At first glance, the statistics seem to show a trend of compliance with Section 1557’s language assistance requirements. According to a study published in Health Affairs, in which over 4,500 U.S. hospitals were surveyed, the majority are offering non-English support:

  • 65% of hospitals located in areas of low need for language services provided them.
  • 77% of hospitals located in areas of moderate need for language services provided them.
  • 75% of hospitals located in areas of high need for language services provided them. These facilities are primarily in the West and Southwest of the country.

However, a closer look at the research shows something much more alarming: Federally funded hospitals account for less than 20% of this data – regardless of where they are located.

 

Three types of hospitals

 

The data above measures medical translation and interpretation services offered by three types of hospitals: federally funded hospitals, private non-profit hospitals, and private for-profit hospitals. The federally funded hospitals are the only ones required by law to provide language services for those with limited English proficiency. Yet, it’s the private non-profit hospitals that are actually providing most of the language services measured across the country.
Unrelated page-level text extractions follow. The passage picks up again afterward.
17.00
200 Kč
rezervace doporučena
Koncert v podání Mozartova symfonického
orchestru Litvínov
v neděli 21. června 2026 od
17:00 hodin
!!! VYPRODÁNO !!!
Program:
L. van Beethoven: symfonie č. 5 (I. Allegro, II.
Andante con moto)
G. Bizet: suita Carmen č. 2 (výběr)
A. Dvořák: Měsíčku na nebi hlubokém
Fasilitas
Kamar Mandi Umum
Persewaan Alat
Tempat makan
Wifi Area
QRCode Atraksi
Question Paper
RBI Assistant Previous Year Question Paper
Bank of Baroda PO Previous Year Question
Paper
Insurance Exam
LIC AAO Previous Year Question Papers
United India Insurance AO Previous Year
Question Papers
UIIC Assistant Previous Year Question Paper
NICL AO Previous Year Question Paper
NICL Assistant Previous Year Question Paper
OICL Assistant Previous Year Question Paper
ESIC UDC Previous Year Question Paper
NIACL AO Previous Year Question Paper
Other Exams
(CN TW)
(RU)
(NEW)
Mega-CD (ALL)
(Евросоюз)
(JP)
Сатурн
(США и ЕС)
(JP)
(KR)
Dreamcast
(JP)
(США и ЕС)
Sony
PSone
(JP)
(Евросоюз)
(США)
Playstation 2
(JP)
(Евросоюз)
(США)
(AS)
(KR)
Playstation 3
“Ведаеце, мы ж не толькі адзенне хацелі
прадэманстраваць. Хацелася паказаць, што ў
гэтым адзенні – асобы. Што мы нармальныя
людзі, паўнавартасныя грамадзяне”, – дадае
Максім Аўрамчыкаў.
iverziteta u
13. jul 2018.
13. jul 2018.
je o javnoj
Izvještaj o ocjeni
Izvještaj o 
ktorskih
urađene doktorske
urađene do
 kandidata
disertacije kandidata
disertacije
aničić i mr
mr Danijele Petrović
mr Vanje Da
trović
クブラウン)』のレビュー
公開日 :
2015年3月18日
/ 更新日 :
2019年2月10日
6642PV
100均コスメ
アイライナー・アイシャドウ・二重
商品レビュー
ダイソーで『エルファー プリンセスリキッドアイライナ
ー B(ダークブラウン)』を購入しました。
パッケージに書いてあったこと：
hospitals that offer language services

As you can see, 81% of federally funded hospitals in the areas of highest need do not offer language services. This is in direct violation of Section 1557’s requirement to “take reasonable steps to provide meaningful medical access to people with limited English proficiency.” And while the danger of this status quo is known, the future of Section 1557 is not.

 

Looking forward

 

As part of the politically charged ACA, the future of Section 1557 is unclear. While politicians have signaled opposition to its gender-related protections, nothing has been said about Section 1557’s support for people with limited English proficiency. However, its benefits are clear:

  • Human rights – Providing language services helps hospitals to meet the basic human right for meaningful access to medical care.
  • Saving money – Medical facilities are coming to understand that reducing language-related errors can actually save them money in the long-term. Carey Sanders of the California Pan-Ethnic Health Network tells Huffington Post, “The language services are going to keep people healthier and that will end up saving health care dollars down the road. It’s a small investment for a big return.”
  • Patient satisfaction – Research has clearly demonstrated that providing language services increases a hospital’s patient satisfaction percentages. Under the ACA, these can lead to improved patient-experience reports in HCAHPS surveys, resulting in increased ACA incentive payments.

 

Making a plan

 

Devising a solution requires a hospital to undertake a thoughtful examination of the local populations it serves. According to the ACS, Spanish is the most widely spoken Non-English language in U.S. homes, but it is likely that services may also be needed for other languages, including other Indo-European, Asian and Pacific tongues.

Finding expert medical interpreters can, of course, be a daunting challenge. Fortunately, a full-service LSP such as Morningside can provide the requisite range of qualified interpreters and translators to help ensure a hospital’s delivery of effective and safe health care to its entire community.